Q: Which wine region has 80,000 acres of vines on the edge of a desert?

A: Ningxia, China.

Yes, Ningxia wine has been getting some media attention this year and rightly so: eye-popping growth with high quality ambitions and a somewhat unlikely place–500 miles inland from Beijing in a desolate, arid area on the edge of the Gobi Desert–make for a good story.

The Times ran a couple of stories yesterday, including a piece of what’s been going on of late (rampant planting), who’s there (the French), and where the locals are getting their savoir faire (France again). Eric Asimov also tastes some wines from the region that were brought back by Jane Sasseen who wrote the first story. Asimov finds the wines “competently made” and “very drinkable.”

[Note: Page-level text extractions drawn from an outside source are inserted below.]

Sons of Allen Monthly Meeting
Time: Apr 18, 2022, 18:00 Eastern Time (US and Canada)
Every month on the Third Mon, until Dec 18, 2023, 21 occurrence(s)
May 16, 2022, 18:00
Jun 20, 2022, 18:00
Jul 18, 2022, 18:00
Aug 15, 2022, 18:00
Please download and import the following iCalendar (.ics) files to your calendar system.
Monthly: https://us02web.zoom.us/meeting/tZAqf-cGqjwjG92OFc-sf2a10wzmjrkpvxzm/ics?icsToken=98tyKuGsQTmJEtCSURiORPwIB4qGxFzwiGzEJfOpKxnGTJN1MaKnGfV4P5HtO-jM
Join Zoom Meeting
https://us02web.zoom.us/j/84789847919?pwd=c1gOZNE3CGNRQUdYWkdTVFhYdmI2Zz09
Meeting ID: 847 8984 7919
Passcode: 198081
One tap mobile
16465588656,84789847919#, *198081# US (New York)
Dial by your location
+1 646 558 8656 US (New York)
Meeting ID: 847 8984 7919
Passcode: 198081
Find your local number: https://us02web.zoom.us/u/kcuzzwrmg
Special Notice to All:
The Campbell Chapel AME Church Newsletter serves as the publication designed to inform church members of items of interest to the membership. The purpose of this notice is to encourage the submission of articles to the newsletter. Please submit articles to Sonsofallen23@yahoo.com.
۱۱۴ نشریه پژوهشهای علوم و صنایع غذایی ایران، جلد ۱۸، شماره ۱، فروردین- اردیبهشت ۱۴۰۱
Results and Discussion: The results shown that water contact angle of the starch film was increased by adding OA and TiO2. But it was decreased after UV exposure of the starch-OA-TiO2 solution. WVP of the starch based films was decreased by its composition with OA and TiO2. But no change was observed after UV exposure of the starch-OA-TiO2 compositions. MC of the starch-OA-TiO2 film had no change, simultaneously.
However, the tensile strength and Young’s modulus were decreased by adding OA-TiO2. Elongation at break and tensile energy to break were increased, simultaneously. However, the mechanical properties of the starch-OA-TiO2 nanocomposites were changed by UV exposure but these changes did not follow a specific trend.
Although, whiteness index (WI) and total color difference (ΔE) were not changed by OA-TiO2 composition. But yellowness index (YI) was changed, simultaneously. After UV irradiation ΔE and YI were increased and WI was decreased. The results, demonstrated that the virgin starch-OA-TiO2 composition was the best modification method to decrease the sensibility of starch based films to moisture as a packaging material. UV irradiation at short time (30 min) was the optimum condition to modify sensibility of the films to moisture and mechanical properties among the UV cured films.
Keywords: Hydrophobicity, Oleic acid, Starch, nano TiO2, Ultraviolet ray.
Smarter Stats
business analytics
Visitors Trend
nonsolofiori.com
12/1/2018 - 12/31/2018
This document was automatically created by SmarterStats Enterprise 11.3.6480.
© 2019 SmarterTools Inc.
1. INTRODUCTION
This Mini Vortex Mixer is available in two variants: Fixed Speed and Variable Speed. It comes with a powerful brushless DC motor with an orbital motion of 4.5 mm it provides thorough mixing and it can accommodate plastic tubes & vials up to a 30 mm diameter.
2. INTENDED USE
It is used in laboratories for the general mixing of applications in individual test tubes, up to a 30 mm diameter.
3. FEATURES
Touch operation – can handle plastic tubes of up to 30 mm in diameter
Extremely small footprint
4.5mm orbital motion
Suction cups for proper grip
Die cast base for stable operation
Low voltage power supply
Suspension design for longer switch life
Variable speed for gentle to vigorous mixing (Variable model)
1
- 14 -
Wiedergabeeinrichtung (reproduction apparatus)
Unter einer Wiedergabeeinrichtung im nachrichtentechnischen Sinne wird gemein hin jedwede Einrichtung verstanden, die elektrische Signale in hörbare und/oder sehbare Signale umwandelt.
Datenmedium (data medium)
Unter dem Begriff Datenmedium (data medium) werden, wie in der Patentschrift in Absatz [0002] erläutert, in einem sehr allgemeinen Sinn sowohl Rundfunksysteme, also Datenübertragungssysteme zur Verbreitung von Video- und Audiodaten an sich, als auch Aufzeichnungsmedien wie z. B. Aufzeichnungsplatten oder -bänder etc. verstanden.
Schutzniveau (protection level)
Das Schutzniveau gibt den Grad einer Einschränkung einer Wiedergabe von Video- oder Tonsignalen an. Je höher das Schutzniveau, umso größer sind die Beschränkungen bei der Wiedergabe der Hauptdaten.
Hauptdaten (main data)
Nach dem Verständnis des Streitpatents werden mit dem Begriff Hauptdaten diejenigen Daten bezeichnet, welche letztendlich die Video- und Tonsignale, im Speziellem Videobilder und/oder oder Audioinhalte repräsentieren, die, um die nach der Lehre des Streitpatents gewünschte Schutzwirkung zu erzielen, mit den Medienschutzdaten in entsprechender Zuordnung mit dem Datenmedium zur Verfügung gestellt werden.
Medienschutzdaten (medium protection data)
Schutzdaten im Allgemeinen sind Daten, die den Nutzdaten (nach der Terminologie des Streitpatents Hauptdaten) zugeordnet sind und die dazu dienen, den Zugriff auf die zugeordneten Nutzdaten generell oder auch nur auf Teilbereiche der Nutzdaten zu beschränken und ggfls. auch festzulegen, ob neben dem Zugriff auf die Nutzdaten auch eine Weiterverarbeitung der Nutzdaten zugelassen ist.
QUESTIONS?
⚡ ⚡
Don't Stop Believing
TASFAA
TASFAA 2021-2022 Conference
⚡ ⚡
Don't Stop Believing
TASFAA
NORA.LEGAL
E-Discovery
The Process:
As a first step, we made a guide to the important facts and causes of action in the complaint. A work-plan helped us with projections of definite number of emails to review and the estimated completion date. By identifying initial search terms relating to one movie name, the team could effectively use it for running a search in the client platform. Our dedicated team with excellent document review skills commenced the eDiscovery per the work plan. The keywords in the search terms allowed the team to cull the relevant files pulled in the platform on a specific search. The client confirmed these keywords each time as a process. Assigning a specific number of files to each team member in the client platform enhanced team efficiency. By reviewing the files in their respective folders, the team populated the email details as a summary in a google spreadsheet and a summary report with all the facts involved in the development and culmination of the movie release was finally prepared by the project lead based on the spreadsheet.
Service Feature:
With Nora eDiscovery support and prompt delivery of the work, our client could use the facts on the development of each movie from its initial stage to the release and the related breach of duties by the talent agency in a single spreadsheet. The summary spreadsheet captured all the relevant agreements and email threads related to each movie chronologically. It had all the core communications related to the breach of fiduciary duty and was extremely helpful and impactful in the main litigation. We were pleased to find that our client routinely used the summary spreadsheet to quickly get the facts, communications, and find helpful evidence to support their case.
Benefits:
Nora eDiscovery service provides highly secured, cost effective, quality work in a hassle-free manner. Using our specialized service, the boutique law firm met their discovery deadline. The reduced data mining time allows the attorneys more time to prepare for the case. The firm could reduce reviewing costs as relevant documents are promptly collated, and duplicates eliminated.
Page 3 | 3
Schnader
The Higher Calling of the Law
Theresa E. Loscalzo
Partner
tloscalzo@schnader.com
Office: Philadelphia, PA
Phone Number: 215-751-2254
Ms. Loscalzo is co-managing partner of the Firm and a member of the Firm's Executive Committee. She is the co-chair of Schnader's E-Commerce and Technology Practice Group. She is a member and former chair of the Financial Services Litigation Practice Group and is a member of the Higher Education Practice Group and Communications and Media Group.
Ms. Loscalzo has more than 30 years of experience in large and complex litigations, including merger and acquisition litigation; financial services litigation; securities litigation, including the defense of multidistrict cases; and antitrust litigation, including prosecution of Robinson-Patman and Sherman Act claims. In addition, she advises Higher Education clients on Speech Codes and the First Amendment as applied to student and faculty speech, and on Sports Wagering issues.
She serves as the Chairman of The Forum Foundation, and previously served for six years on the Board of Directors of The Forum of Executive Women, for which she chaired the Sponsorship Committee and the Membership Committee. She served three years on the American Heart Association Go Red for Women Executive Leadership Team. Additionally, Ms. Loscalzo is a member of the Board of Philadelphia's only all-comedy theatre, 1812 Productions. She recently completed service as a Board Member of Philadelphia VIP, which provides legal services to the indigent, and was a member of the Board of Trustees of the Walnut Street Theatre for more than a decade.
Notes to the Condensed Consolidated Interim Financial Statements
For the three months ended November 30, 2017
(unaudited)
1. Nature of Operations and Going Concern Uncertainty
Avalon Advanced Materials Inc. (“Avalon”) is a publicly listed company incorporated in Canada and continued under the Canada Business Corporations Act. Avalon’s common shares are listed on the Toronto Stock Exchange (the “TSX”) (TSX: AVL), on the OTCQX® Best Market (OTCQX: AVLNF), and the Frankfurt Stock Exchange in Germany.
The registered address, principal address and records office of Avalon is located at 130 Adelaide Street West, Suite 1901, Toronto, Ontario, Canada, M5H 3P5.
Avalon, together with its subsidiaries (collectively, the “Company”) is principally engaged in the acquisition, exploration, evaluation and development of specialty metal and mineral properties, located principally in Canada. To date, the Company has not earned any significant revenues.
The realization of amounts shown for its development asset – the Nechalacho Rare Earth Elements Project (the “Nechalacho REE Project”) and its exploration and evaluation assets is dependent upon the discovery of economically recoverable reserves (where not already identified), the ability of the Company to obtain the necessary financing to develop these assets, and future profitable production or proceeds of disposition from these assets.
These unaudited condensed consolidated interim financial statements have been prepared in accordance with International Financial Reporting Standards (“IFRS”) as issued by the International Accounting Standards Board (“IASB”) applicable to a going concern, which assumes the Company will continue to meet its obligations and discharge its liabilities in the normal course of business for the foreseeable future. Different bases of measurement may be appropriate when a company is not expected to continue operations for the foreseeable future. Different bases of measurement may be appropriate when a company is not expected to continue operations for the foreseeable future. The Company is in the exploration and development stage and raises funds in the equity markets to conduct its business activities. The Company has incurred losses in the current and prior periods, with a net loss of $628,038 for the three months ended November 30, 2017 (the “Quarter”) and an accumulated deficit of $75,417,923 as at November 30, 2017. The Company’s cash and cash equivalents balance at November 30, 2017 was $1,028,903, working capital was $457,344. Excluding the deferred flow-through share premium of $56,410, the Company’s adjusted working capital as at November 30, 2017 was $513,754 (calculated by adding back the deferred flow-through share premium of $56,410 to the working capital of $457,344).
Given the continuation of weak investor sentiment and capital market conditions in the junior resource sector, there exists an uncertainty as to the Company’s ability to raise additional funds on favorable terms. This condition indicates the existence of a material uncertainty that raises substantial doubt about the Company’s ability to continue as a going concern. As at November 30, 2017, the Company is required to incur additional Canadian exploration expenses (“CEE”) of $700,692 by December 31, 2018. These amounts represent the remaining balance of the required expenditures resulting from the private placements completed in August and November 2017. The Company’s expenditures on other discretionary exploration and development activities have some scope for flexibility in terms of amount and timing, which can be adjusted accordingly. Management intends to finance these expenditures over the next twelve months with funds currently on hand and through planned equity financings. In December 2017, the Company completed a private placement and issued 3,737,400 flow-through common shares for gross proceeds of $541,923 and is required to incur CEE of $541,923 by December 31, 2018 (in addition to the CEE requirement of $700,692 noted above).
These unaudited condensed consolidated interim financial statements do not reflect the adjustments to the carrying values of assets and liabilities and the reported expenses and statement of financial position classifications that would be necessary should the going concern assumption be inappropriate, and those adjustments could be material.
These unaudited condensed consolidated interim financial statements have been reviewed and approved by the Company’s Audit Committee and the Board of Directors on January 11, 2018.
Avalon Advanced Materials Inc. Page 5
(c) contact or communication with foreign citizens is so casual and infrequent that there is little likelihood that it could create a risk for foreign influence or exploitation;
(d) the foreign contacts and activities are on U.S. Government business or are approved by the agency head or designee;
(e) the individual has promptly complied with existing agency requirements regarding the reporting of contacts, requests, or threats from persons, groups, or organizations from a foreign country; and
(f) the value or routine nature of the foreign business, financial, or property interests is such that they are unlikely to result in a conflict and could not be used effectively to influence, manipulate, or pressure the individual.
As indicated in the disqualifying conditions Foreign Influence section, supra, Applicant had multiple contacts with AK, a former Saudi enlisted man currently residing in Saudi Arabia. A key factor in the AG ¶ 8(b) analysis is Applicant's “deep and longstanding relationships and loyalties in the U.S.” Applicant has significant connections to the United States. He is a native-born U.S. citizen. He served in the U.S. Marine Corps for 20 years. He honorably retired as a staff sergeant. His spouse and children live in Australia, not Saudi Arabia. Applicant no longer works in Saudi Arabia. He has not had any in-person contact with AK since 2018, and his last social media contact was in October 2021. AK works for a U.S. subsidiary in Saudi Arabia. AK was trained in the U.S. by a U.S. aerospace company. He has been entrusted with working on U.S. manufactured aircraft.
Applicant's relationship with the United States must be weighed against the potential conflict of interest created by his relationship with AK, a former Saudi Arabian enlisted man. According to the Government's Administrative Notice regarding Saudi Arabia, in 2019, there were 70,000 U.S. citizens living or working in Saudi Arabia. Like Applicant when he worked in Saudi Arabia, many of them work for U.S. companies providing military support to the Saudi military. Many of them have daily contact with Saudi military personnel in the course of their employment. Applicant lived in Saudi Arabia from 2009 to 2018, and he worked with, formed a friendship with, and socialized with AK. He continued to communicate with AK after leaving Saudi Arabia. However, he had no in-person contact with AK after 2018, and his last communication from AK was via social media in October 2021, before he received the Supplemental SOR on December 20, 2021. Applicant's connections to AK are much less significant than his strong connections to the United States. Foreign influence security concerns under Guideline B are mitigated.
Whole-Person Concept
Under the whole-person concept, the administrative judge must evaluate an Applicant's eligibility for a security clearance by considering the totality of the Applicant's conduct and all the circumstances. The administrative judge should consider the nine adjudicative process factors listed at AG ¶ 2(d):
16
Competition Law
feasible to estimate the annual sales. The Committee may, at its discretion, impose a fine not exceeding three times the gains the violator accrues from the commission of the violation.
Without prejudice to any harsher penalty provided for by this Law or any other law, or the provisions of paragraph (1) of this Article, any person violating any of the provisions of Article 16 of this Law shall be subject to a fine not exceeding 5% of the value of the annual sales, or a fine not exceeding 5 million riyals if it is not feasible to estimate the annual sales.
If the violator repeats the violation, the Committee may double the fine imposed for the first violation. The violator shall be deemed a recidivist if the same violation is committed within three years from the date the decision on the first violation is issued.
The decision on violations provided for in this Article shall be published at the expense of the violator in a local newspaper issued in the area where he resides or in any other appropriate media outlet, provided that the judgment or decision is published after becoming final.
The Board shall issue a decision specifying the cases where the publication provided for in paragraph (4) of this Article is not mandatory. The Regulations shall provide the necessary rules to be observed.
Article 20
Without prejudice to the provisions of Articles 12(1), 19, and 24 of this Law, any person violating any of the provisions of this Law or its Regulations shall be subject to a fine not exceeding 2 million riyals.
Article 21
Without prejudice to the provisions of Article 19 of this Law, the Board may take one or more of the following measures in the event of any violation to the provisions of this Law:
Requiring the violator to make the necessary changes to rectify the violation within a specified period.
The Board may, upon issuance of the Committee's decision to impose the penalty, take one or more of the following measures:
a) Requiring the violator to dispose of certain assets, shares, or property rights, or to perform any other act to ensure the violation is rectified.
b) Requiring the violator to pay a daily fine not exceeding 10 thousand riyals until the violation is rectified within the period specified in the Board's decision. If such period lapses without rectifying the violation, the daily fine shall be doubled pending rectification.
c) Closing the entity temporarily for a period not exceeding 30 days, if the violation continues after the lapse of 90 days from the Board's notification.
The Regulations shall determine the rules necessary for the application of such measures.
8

But if Ningxia aims to be “the next Napa Valley,” as they do with their focus on estate wines, the Ningxia wine bureau (yes there is such a thing) should take a page from Napa’s playbook and pass reforms that make it so Ningxia wines can only be made with grapes from the region. That would help producers in their pursuit of building their awareness of their region since labeling laws are quite weak in China, allowing not only grapes from other regions but even other countries to be blended in to wines marketed as “Chinese wines.” (I think a wine only has to have 10% wine from China to be labeled “Chinese wine” so the labeling laws are quite weak.) Intellectual property protection has not been China’s strong suit, but maybe the current shift away from manufacturing and toward a consumer economy might make them want to imbue their own place names with greater meaning.

Napa Valley had problems with grapes from lower-priced regions being brought in and sold as Napa wines so the producers united and litigated all the way to the state Supreme Court. Now, Napa on the bottle means Napa in the bottle, something that helps producers with their brand building and consumers in knowing what they’re getting. The Ningxia wineries should push for similar standards if it aims to have its wines compete on the world stage.